Here:
They sound great. My question is, how do they do that live and remotely? Even without video, it’s hard to get the delay low enough. Are they all playing to a click track and ignoring each other?
Here:
They sound great. My question is, how do they do that live and remotely? Even without video, it’s hard to get the delay low enough. Are they all playing to a click track and ignoring each other?
What makes you think it’s live? It looks recorded to me. With a lot of post production.
Me too.
Just the YouTube title – Live on the Today show.
I was talking to a friend about it and he thinks maybe just Belinda Carlisle was live and the rest was pre-recorded.
Belinda sounds really good there.
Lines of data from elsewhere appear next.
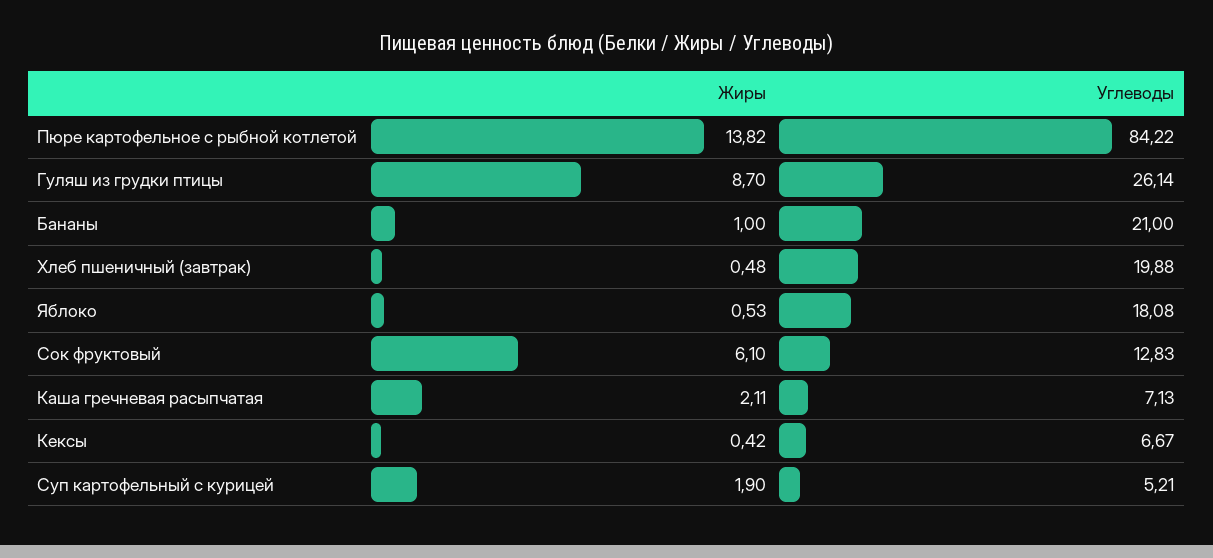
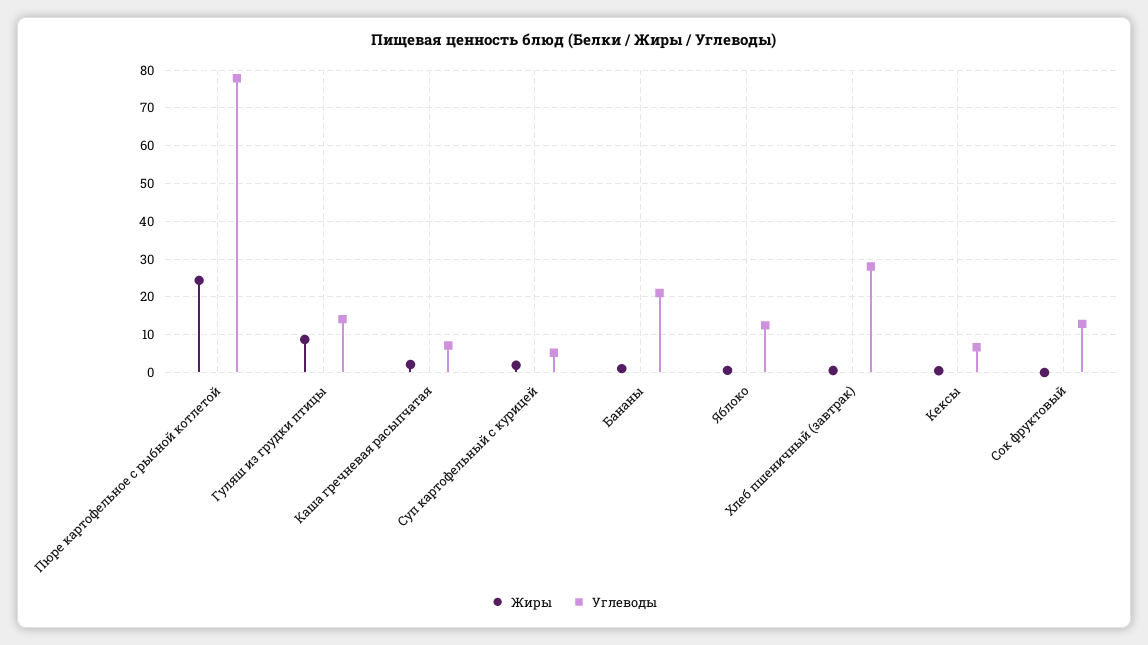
  {
    "Жиры": {
-     "Пюре картофельное с рыбной котлетой": 13.82,
+     "Пюре картофельное с рыбной котлетой": 24,
      "Гуляш из грудки птицы": 8.7,
      "Бананы": 1,
      "Хлеб пшеничный (завтрак)": 0.48,
      "Яблоко": 0.53,
-     "Сок фруктовый": 6.1,
+     "Сок фруктовый": 0,
      "Каша гречневая расыпчатая": 2.11,
      "Кексы": 0.42,
      "Суп картофельный с курицей": 1.9
    },
    "Углеводы": {
-     "Пюре картофельное с рыбной котлетой": 84.22,
+     "Пюре картофельное с рыбной котлетой": 78,
-     "Гуляш из грудки птицы": 26.14,
+     "Гуляш из грудки птицы": 14,
      "Бананы": 21,
-     "Хлеб пшеничный (завтрак)": 19.88,
+     "Хлеб пшеничный (завтрак)": 28,
-     "Яблоко": 18.08,
+     "Яблоко": 12,
      "Сок фруктовый": 12.83,
      "Каша гречневая расыпчатая": 7.13,
      "Кексы": 6.67,
      "Суп картофельный с курицей": 5.21
    }
  }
I can’t recall ever seeing her do that well in a concert, and I’ve seen footage spanning 30 years. She just never sings that well live. Of course, for many years she seldom did a concert, on a TV show or otherwise, with less than two intoxicants in her. She’s like David Lee Roth - good in the studio, but didn’t let a song get in the way of a performance. She sounds like she would on a recording here, really good. Maybe singing alone focused her.
I like how Gina lost her headphones at the end
That would be about the only way to do it. It would just be impossible with the multiple delays to get anything to sync properly.
I’m guessing it was laid down one track at a time with Belinda singing along to the final recording.
I’ve gotten to under 30ms for people in my area, but that’s not with video and there were occasional dropouts. Nothing that would be professional quality.
I had to try to get four kids to sing Ma Nishtanah together over Zoom for religious school. Finally decided I didn’t care what the principal said-- I was assigning one question to each child. They did the first line together, and that was tough. It’s like 14 syllables.
There are apps (like Sing!) that allow you to sing in groups ‘live’ with video. I have no idea how the lag works. But another way to do it is to start with the backing track, then each person lays down their own individual singing part asynchronously, then when you play it back all parts are merged together and synchronized.
Quite a few bands have put out “lockdown” videos over the past year. They aren’t all playing “live” at the same time, but it’s good to see them make the effort. It was especially nice to see Peter Frampton team up with the Doobie Brothers.
4 chicks singing and only one of the needs a microphone?